Figure 12, Figure 13 and Figure 14 demonstrate the segmentation results of our network on IDRID, DDR, and ultra-wide-field fundus image datasets separately. The first row shows the original images, the second row presents the ground truth, and the third row showcases the segmentation achieved by our model. In the segmentations depicted in Figure 12 and Figure 13, our network simultaneously segments four DR lesions. Blue, red, green, and yellow represent the segmentation results of EX, HE, SE, and MA, respectively. Due to the inconsistent image quality and significant impact of lighting in the DDR dataset, its segmentation performance is not as good as that of the IDRID dataset.

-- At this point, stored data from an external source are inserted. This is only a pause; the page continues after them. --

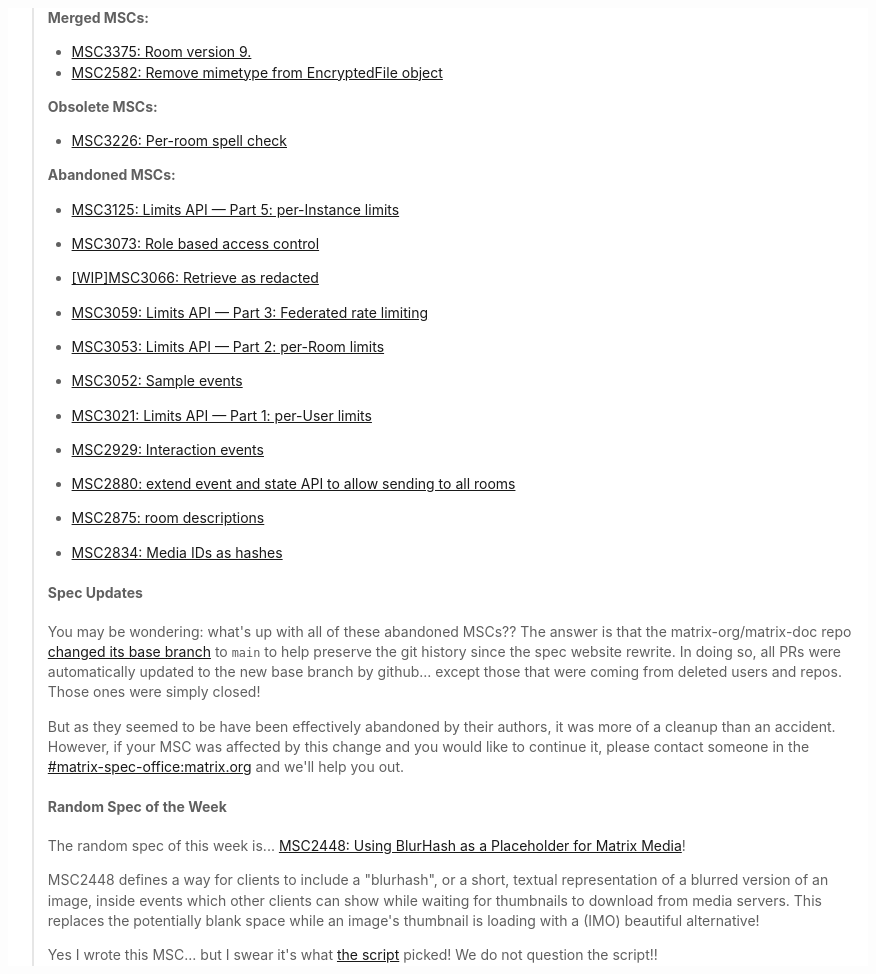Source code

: > **Merged MSCs:**
>
> * [MSC3375: Room version 9.](https://github.com/matrix-org/matrix-doc/pull/3375)
> * [MSC2582: Remove mimetype from EncryptedFile object](https://github.com/matrix-org/matrix-doc/pull/2582)
>
> **Obsolete MSCs:**
>
> * [MSC3226: Per-room spell check](https://github.com/matrix-org/matrix-doc/pull/3226)
>
> **Abandoned MSCs:**
>
> * [MSC3125: Limits API — Part 5: per-Instance limits](https://github.com/matrix-org/matrix-doc/pull/3125)
> * [MSC3073: Role based access control](https://github.com/matrix-org/matrix-doc/pull/3073)
>
> * [\[WIP\]MSC3066: Retrieve as redacted](https://github.com/matrix-org/matrix-doc/pull/3066)
> * [MSC3059: Limits API — Part 3: Federated rate limiting](https://github.com/matrix-org/matrix-doc/pull/3059)
>
> * [MSC3053: Limits API — Part 2: per-Room limits](https://github.com/matrix-org/matrix-doc/pull/3053)
> * [MSC3052: Sample events](https://github.com/matrix-org/matrix-doc/pull/3052)
>
> * [MSC3021: Limits API — Part 1: per-User limits](https://github.com/matrix-org/matrix-doc/pull/3021)
> * [MSC2929: Interaction events](https://github.com/matrix-org/matrix-doc/pull/2929)
>
> * [MSC2880: extend event and state API to allow sending to all rooms](https://github.com/matrix-org/matrix-doc/pull/2880)
> * [MSC2875: room descriptions](https://github.com/matrix-org/matrix-doc/pull/2875)
>
> * [MSC2834: Media IDs as hashes](https://github.com/matrix-org/matrix-doc/pull/2834)
>
> #### Spec Updates
>
> You may be wondering: what's up with all of these abandoned MSCs?? The answer is that the matrix-org/matrix-doc repo [changed its base branch](https://github.com/matrix-org/matrix-doc/issues/3367) to `main` to help preserve the git history since the spec website rewrite. In doing so, all PRs were automatically updated to the new base branch by github... except those that were coming from deleted users and repos. Those ones were simply closed!
>
> But as they seemed to be have been effectively abandoned by their authors, it was more of a cleanup than an accident. However, if your MSC was affected by this change and you would like to continue it, please contact someone in the [#matrix-spec-office:matrix.org](https://matrix.to/#/#matrix-spec-office:matrix.org) and we'll help you out.
>
> #### Random Spec of the Week
>
> The random spec of this week is... [MSC2448: Using BlurHash as a Placeholder for Matrix Media](https://github.com/matrix-org/matrix-doc/pull/2448)!
>
> MSC2448 defines a way for clients to include a "blurhash", or a short, textual representation of a blurred version of an image, inside events which other clients can show while waiting for thumbnails to download from media servers. This replaces the potentially blank space while an image's thumbnail is loading with a (IMO) beautiful alternative!
>
> Yes I wrote this MSC... but I swear it's what [the script](https://github.com/anoadragon453/pick-a-spec) picked! We do not question the script!!


[#TWIM:matrix.org]: https://matrix.to/#/#TWIM:matrix.org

Figure 14 illustrates our network’s segmentation on ultra-wide-field fundus images. Our network simultaneously segments both EX and HE with blue and red, respectively. The low contrast of these fundus images and the sparsity of lesions make the segmentation full of challenges. Furthermore, there is a lot of interference in the image, such as eyelids and eyelashes, while the region of interest is only a small part. Our approach achieves higher-precision segmentation and a more comprehensive delineation of regions by utilizing attention mechanisms despite these factors.

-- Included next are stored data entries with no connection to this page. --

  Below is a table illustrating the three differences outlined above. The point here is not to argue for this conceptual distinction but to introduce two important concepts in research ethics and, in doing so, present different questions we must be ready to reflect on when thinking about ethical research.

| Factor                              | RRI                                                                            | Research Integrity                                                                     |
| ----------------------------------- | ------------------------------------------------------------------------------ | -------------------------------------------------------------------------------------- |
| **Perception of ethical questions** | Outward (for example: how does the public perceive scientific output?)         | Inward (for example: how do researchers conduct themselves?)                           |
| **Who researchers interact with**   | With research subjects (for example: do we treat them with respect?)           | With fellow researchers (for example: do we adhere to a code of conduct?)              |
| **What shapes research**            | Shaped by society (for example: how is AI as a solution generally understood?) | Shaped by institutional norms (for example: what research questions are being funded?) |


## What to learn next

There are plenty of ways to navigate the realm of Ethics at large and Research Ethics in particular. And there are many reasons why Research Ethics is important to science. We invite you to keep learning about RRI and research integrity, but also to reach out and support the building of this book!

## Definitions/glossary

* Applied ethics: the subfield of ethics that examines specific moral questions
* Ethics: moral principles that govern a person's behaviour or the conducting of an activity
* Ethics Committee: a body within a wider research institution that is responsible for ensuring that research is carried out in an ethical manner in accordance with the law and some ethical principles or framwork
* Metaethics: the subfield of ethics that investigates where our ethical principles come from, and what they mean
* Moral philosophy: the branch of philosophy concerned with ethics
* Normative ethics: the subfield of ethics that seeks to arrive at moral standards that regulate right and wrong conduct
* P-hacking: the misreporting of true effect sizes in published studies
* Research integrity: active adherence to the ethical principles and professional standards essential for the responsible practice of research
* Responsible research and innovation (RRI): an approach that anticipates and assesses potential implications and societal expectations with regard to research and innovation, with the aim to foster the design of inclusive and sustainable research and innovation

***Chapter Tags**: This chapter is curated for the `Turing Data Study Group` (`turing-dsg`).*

4. Potential Clinical Implications

DR is a leading cause of adult blindness. This research contributes to the early detection and intervention of DR to prevent the progression of the disease. By utilizing LFRC-Net for automatic segmentation and analysis of retinal images, our network can locate the lesion areas, which improves diagnostic accuracy and reduces the workload of ophthalmologists. Furthermore, in this paper, multiple experiments validate the effectiveness of LFRC-Net in DR lesion segmentation. Thus, LFRC-Net can be considered for integration into existing diagnostic workflows, which primarily include data acquisition and preprocessing, lesion detection and segmentation, report generation, and clinical decision support.

5. Conclusions

In this paper, we propose a novel architecture called LFRC-Net that combines a frequency recalibration module with a residual attention module to simultaneously segment four types of DR lesions. The outstanding performance of our network is attributed to the frequency recalibration module to reduce texture information bias and effectively leverage the shape information of lesions for precise DR lesion segmentation. Additionally, the residual attention module concentrates on the lesion regions, which further improves the segmentation performance. The experiments on three datasets demonstrate the effectiveness of our network on segmenting multiple DR lesions.

Despite the remarkable achievements of LFRC-Net in regular field-of-view retinal images, it still faces significant challenges when dealing with multiple lesions segmentation on ultra-wide-field fundus images characterized by poor quality, low contrast, sparse lesion distribution, and small lesion shapes. This will be a focal point for our future work.